A nous, à qui le sarcasme, ou la dérision servent de pincettes pour saisir le monde. A nous qui ne pouvons pas nous prendre vraiment au sérieux. A nous pour qui la confiance en soi est une forme d’impolitesse ou de grossièreté. Il est un concept qui soudain frappe parce qu’il explique beaucoup de choses, comme une clé de voûte du monde. Je veux parler du kitsch. Un certain sérieux – à rebours de toute tentative d’humour – une certaine insistance , une certaine fixité à considérer telle ou telle chose comme sérieuse, au premier degré. Une certaine candeur.
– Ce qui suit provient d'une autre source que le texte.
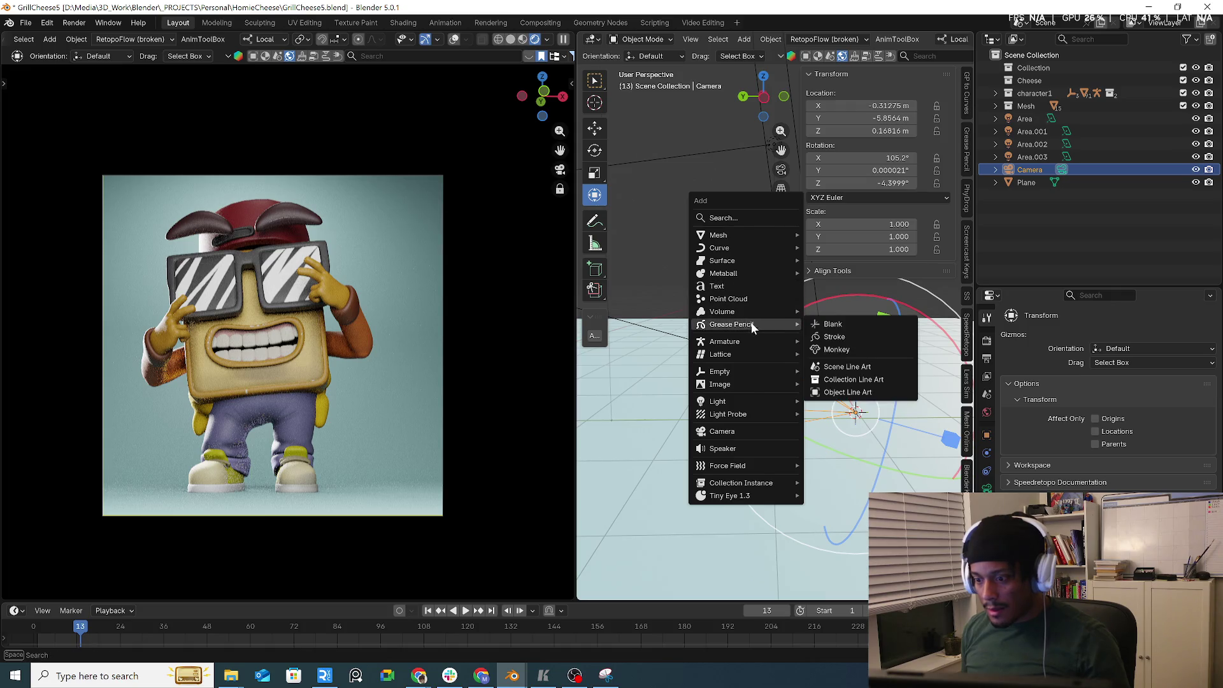
{"action": "left_click", "coordinate": [868, 325]}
Un jeu qui s’ignorerait jeu, un jeu sans jeu qui, s’il s’acceptait jeu, prendrait fin immédiatement. Le kitsch suppose une adhésion, comme l’amour, le jeu, la guerre : l’adoption tacite et immédiate de règles, ou de modes qui excluent toute distance critique. Quand Ae., par exemple, rit de sa prof de yoga qu’elle a trouvée « un peu trop pénétrée », je comprends immédiatement ce qu’elle veut dire. La professeure était dans l’espace du kitsch, dans ses graves règles du jeu avec ses élèves, et Ae. n’y était pas. On y entre ou on n’y entre pas, comme dans les Jeux Olympiques. Les « peine-à-jouir » chipotent à la barrière. Ou l’Abbé Pierre, magnifique exemple. Barthes avait écrit sur sa barbe. Avait-il écrit sur le kitsch? Je ne me souviens pas. On entre dans la moue préfabriquée, dans la dimension doloriste, ou pas. Le kitsch exige l’adhésion sans réserve, c’est bien là le drame de ceux « à pincettes ». Ceux qui sont prêts à discuter jusqu’à l’usage du mot ‘magnifique’… Le kitsch est un accélérateur, comme une sorte d’autoroute, un langage, un système de signes, une convenance, un code. L’obvie, a dit Barthes. L’obvious, l’évident. Il peut être très invalidant de ne pas le maîtriser, de ne pas le reconnaître pour instantanément y adhérer – quitte à en sortir tout de suite après. Le kitsch c’est le triomphe, la course aux flambeaux, l’univocité, la foule, la gloire si on veut. Le sarcastique trépigne à la barrière. Bien sûr qu’il aimerait bien en être. Le kitsch c’est le recours pervers, car difficilement opposable, à une simplicité supposée.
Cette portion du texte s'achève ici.